If the return of Gladiators to Saturday night TV has got you feeling all nostalgic about the 90s, you’re not alone.


More so in the last few weeks than ever, I’ve been seeing subtle nods to this ‘golden’ era pop up on social media. Influences torn between appreciating the virtues of digital age, but longing for simpler times.


I can safely say I’m with them in their indecision. Some days, I’m grateful for the convenience of this touch-of-a-button existence, which has taken the actual ‘running’ out of many modern-day errands (shopping, banking... communicating!)


Other days, I just want to time-hop back to the Teasmade days when reading the back of the cereal packet was the height of breakfast-time entertainment. When everyone shopped in C&A, shellsuits were cool, eyeshadow was either blue or turquoise, crimpers were a non-negotiable …and soft drinks didn’t taste like chemicals!
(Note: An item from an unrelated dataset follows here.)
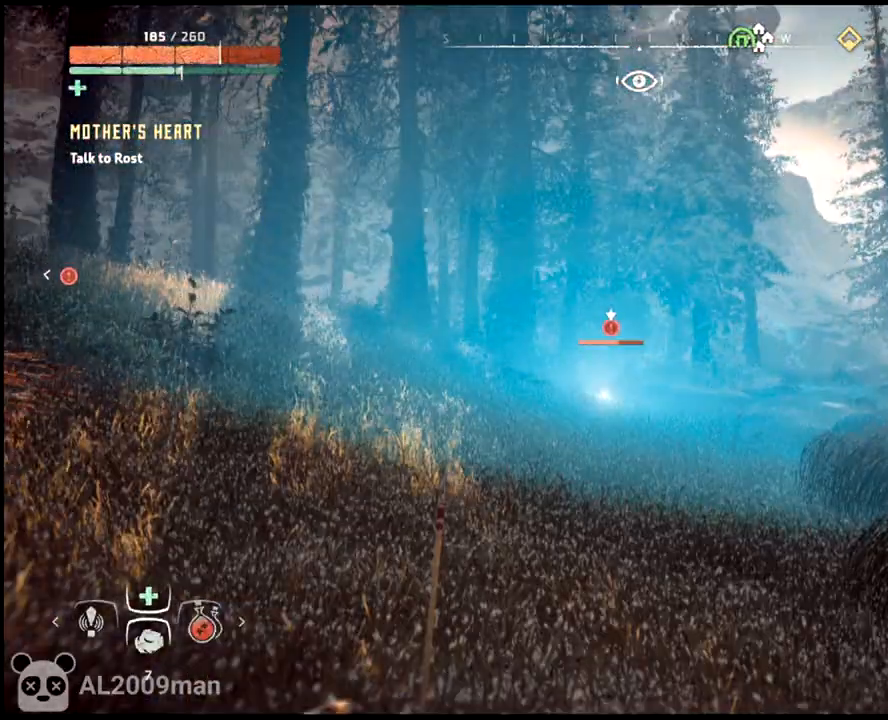
{"buttons": [], "left_stick": "up", "events": [[167, "left_stick", "down"], [267, "left_stick", "left"], [333, "left_stick", "up-left"], [467, "left_stick", "up"]]}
It’s open to debate, of course, whether this era was actually as superior-to-now as I think it is, or whether there’s a bit of ‘Golden Age Thinking’ skewing the trajectory of this post.


Golden Age Thinking is ‘the erroneous notion that a different time period is better than the one one’s living in – it’s a flaw in the romantic imagination of those people who find it difficult to cope with the present’ - a quote lifted from the 2011 Woody Allen movie Midnight in Paris!


With my objective hat on, I can accept there may be some truth in this theory, and perhaps a degree of misremembering when I venture to suggest this decade epitomised the ‘good old days.’


For evidence of this often-forgotten and less-than-glamorous side to the nineties, you need only look back to the fear that prevailed regarding that since-healed (I think) hole in the ozone layer. The threats of acid rain. The hefty economic downturn. The cars without seatbelts. The absence of basic health and safety standards (I’ll never forget the fan my Nan had with a ‘protective’ grate so wide you easily touch the spinning blade. If you wanted to. And of course what curious, fearless 6 year old wouldn’t!!)


Some would argue, of course, that this situation has now gone too far in the other direction, but it really depends, I guess, on which particular nuance of the now-watertight health and safety framework you are looking at, who you are asking, and in what context!


Ask a 40 year old with their rose tints on, whether schools were better before the 7 foot high fences were installed, and they’ll no doubt regale you of tales of sneaking to the corner shop at break time, and wondering off-campus at leisure!


It makes for great reminiscence, I’ll admit, but in terms of whether school was actually 'better' that way, I’m on the fence (no pun intended.)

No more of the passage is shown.